We were particularly keen to build on the progress that we’ve made in popularising the Open311 standard, which we can use to integrate FixMyStreet.com with each local authorities’ systems.
We heard two contrasting experiences, firstly from Chris Fairs at Hertfordshire, who employ an extensive internal management system for issue reporting including individual definitions for fault types. They discovered that citizens are not so good at judging the severity of potholes – and through triage inspection, around 40% of reports are downgraded due to misreporting.
This contrasted secondly with the experience of Nigel Tyrell and his team at Lewisham who have recently adopted an Open311 enabled service, now linked into both FixMyStreet.com and LoveCleanStreets.

Perhaps the most surprising aspect of Lewisham’s experience is that well over half of reports actually come from their own internal staff using the system. This peer to peer approach has been transformative for them, with frontline staff motivated, more in control, more engaged with and connected to residents, and better able to integrate citizen reports into their own workflow – a very neat solution.
From this discussion we identified three specific actions that we’re going to help take forward;
- Identify local authority service areas that would benefit from the development of open standards
- Review output from the DCLG Waste Standards project, to determine how a similar approach can be applied elsewhere
- Feed back with suggested improvements to Open311.org for non-emergency reporting and update the list of UK Open311 endpoints
As with any such event the real value comes in the following weeks and months as we look for ways to collaborate together and opportunities to put into practice some of the things that we discussed.
We’ll certainly be planning follow-up events in the future, so if you’d like to get involved sign up for our newsletter, post a comment below or get in touch at hello@mysociety.org.

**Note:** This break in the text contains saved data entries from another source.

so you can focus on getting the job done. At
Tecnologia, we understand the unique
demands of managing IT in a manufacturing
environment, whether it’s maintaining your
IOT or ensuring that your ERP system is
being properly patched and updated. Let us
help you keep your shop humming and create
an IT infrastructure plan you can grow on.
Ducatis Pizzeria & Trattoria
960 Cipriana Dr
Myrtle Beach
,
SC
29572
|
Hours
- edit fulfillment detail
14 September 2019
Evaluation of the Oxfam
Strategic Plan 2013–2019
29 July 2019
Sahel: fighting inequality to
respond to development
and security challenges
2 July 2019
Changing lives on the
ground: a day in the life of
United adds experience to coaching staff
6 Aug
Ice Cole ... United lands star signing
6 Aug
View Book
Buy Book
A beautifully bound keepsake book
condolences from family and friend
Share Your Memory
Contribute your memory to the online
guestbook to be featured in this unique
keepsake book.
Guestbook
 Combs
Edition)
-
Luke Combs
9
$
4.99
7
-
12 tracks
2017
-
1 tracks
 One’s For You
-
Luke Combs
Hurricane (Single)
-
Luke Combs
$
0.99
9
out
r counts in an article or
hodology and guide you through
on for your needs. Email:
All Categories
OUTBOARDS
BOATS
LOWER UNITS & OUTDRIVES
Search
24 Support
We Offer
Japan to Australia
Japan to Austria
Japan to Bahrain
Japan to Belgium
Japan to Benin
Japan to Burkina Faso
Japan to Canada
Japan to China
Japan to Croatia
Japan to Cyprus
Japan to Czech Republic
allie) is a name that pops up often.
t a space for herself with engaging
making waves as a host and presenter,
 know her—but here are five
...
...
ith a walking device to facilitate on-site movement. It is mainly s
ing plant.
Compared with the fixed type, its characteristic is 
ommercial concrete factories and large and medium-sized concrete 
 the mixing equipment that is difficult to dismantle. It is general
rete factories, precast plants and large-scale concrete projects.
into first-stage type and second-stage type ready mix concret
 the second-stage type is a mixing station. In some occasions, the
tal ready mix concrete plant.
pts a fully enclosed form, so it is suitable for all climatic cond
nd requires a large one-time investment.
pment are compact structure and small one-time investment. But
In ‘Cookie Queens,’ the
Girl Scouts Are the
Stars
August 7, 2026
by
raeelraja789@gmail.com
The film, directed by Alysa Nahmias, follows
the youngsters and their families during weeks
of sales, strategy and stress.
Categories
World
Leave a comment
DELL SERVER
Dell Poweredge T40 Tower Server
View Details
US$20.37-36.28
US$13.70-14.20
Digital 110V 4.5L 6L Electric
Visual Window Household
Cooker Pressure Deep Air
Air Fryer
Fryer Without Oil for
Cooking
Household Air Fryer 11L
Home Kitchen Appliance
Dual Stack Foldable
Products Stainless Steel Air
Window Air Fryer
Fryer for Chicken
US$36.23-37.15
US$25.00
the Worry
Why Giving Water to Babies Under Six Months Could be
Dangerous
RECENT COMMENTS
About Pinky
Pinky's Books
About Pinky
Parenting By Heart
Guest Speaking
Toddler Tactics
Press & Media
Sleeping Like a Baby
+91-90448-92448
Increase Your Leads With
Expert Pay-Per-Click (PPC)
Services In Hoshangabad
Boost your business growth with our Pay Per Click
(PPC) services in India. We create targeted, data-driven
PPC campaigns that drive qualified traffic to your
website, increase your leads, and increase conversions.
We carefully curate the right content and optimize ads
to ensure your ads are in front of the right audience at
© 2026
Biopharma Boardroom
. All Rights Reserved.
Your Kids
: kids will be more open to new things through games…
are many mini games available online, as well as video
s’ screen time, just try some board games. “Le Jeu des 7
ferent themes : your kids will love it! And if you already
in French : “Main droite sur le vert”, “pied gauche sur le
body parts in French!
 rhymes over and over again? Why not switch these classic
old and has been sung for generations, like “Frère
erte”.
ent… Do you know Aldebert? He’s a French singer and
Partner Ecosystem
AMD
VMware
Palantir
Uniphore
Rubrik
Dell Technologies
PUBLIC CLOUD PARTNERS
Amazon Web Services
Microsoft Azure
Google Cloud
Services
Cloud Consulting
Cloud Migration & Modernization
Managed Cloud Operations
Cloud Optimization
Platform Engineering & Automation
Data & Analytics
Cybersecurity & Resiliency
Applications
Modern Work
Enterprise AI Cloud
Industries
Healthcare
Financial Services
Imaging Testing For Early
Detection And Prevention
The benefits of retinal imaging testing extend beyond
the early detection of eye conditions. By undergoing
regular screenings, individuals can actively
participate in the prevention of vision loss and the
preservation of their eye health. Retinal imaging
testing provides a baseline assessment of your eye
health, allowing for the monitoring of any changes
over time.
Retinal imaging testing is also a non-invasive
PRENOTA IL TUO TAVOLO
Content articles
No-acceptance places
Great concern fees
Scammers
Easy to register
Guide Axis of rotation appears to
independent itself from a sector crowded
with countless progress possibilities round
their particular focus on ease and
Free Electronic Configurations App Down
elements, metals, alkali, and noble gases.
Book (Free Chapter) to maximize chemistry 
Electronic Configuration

I applaud and endorse your statement of “…the single most important thing …”. In the 1990s and 2000s I had some frustrating discussions with major business application software suppliers about openness. I tried to take it further by including requirements for standards / e-GIF compliance, open APIs etc into the technical specifications for procurements, but it was obvious that I couldn’t make them mandatory rather than merely desirable: understandably, the business service manager wanted the most mature and fully-featured solution, and usually this was the least likely to meet demands for openness and interoperability. No sane CEO is going to over-rule the business manager’s choice of product in favour of a IT person’s argument for an uncertain possibility of unquantifiable benefits at an unspecified time in the distant future. Suppliers know this and so I think procurement alone is not an effective means of enforcement. This has been reinforced by some suppliers dominating the market for core business solutions by acquisition of competitors, resulting in near-monopolies. I still don’t see an obvious way around this.
Suppose that Central Government were to issue a mandate on Local Government’s behalf: how would they make it stick if the incumbent suppliers refuse to play ball? Legally-enforceable regulations for new developments could be introduced, as in the property business, but the Local Government software market is small and I don’t see enough natural turnover in system replacement to result in significant change perhaps for decades; and inevitably prices would rise in the short-to-medium term as suppliers would pass on their development costs (plus a hefty profit, no doubt). Maybe Central Government would like to make key suppliers a one-off financial offer they can’t refuse to overhaul their products for compliance and to upgrade all existing customers … but I can’t see that happening: the suppliers could pretty much name their price, and the disruption caused by implementation could bring chaos to the LAs. One thing we do know is that Central Government couldn’t win by threatening to cut out suppliers by commissioning replacement solutions suitable for all LAs – Universal Credit shows that, if we didn’t know it already.